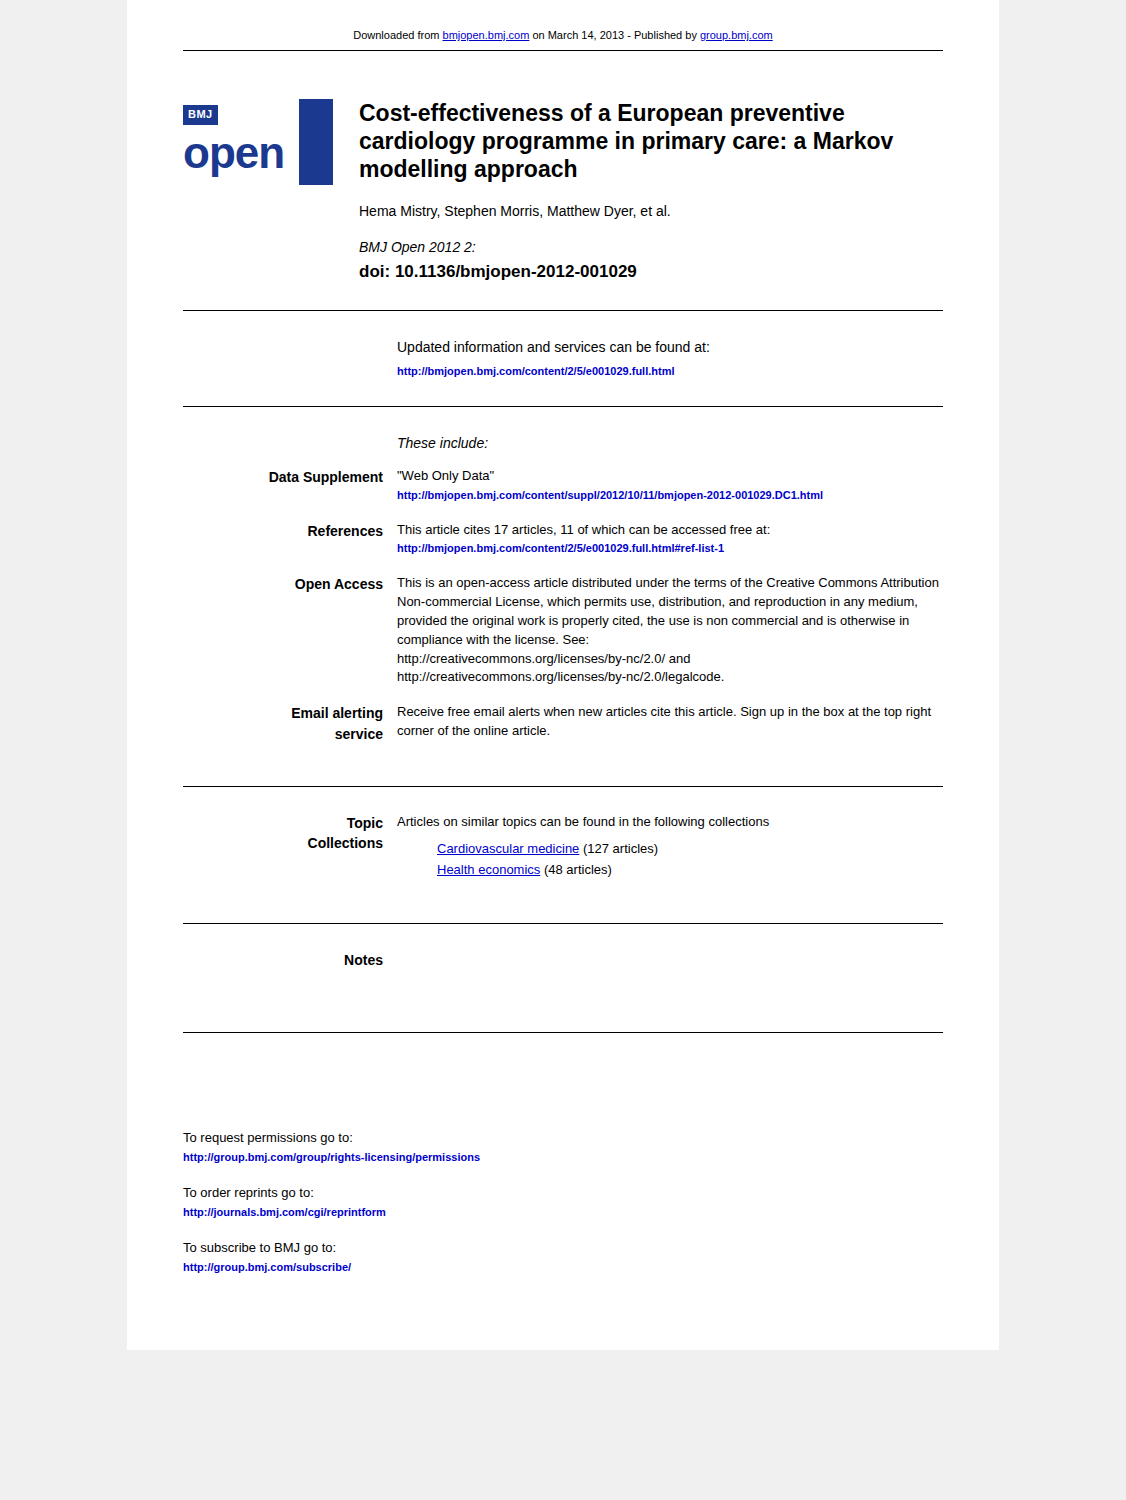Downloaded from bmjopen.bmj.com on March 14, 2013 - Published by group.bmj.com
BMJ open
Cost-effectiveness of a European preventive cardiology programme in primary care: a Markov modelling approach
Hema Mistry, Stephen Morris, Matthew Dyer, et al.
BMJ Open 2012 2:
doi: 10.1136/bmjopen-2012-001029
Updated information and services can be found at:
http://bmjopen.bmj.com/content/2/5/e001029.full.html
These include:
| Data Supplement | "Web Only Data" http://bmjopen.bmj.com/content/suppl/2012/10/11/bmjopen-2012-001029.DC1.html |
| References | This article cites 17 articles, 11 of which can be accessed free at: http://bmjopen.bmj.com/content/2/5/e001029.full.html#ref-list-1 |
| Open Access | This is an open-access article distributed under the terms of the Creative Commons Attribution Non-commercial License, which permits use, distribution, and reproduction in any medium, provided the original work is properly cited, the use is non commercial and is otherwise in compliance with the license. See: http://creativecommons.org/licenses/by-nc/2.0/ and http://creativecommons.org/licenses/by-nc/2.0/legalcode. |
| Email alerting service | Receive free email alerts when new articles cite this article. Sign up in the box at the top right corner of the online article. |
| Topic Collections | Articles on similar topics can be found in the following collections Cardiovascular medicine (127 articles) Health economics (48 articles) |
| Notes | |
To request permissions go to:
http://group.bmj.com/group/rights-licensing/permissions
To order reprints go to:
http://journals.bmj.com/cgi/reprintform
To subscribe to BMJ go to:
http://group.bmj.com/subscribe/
==
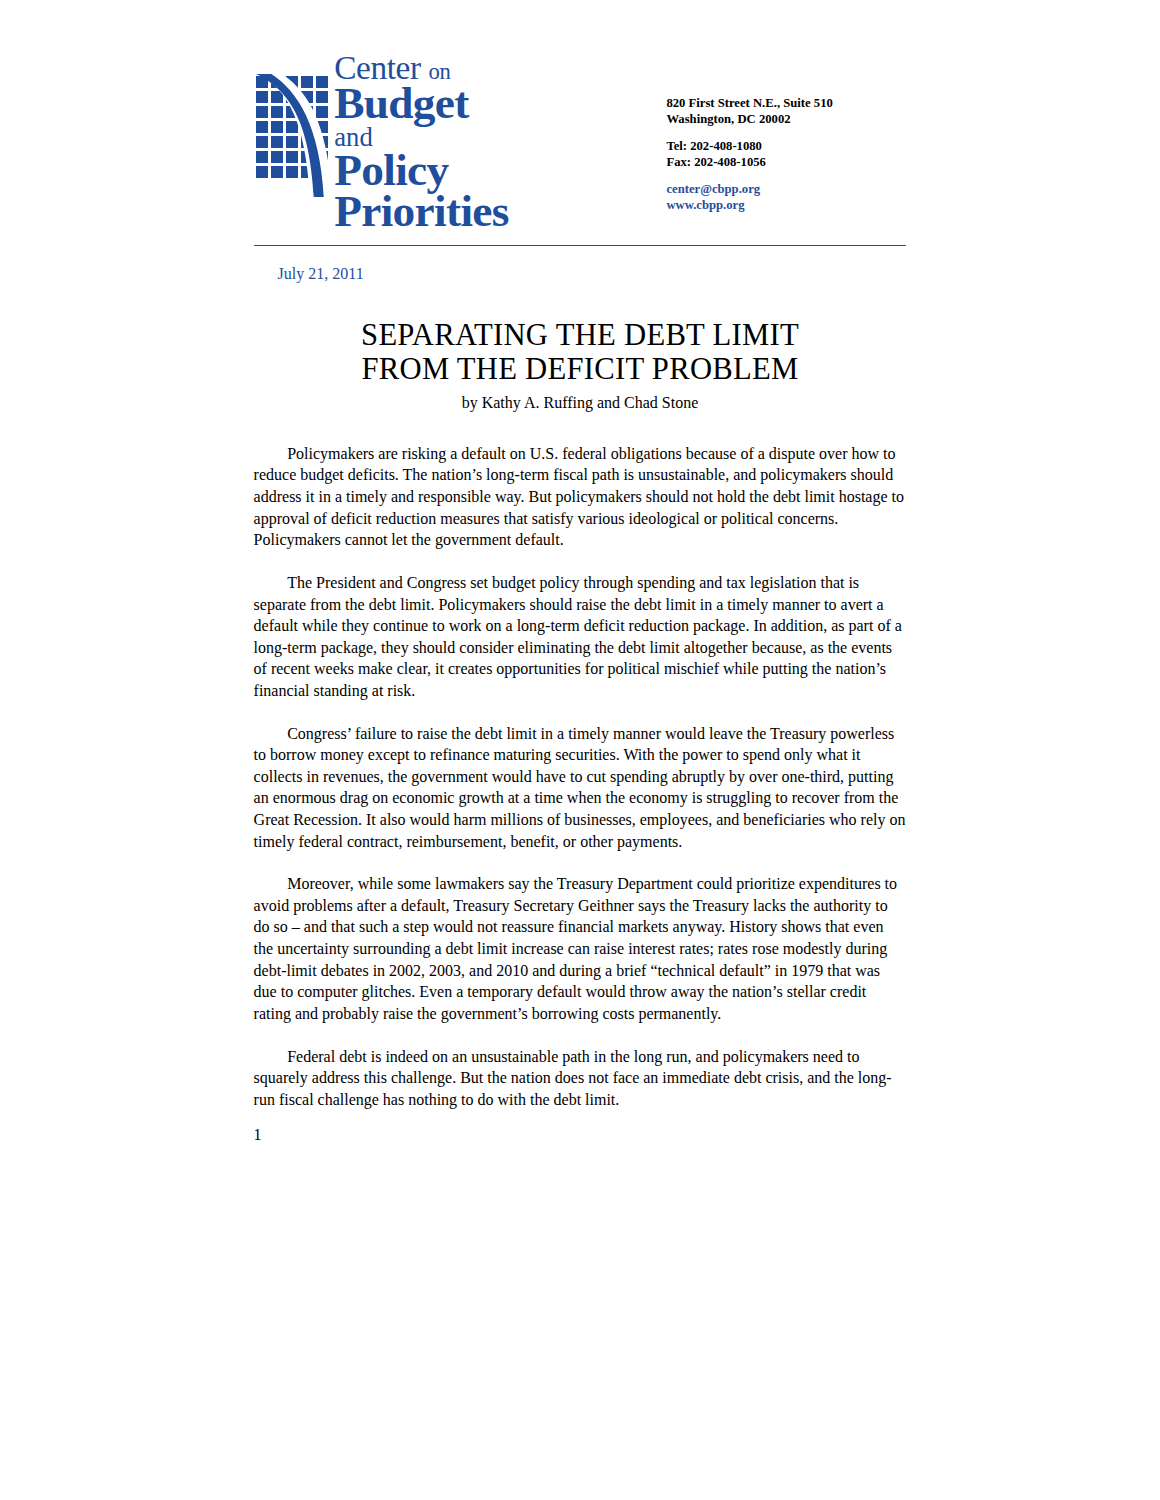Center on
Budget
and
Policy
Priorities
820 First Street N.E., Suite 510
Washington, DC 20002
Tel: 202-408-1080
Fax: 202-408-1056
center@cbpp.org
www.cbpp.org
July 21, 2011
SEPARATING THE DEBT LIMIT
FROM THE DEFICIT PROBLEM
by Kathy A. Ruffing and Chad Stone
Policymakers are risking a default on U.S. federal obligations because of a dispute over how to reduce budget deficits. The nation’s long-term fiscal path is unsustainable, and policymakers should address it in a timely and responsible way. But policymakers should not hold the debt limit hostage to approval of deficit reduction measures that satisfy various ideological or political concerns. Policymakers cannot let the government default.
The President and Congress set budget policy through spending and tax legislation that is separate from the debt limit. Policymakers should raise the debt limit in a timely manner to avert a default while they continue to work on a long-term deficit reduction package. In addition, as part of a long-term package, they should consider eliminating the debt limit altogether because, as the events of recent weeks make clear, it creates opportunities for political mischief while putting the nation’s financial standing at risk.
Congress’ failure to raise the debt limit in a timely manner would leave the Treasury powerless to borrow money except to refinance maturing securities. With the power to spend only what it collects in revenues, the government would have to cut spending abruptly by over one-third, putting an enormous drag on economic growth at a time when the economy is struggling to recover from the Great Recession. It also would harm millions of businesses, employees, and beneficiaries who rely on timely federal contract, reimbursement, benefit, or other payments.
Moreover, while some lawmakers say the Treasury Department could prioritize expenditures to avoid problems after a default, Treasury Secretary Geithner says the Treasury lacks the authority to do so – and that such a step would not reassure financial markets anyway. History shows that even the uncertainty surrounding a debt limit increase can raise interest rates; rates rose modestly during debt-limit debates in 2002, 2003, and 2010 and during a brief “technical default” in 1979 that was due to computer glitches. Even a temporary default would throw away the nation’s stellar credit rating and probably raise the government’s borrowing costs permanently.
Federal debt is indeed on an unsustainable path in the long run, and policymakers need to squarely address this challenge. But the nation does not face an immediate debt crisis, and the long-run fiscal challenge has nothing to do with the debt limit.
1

*ACTIVITY*:
Check each line of the records for "path" and copy the ones that contain it.

*SOLUTION FOR THIS TASK*:
Policymakers are risking a default on U.S. federal obligations because of a dispute over how to reduce budget deficits. The nation’s long-term fiscal path is unsustainable, and policymakers should address it in a timely and responsible way. But policymakers should not hold the debt limit hostage to approval of deficit reduction measures that satisfy various ideological or political concerns. Policymakers cannot let the government default.
Federal debt is indeed on an unsustainable path in the long run, and policymakers need to squarely address this challenge. But the nation does not face an immediate debt crisis, and the long-run fiscal challenge has nothing to do with the debt limit.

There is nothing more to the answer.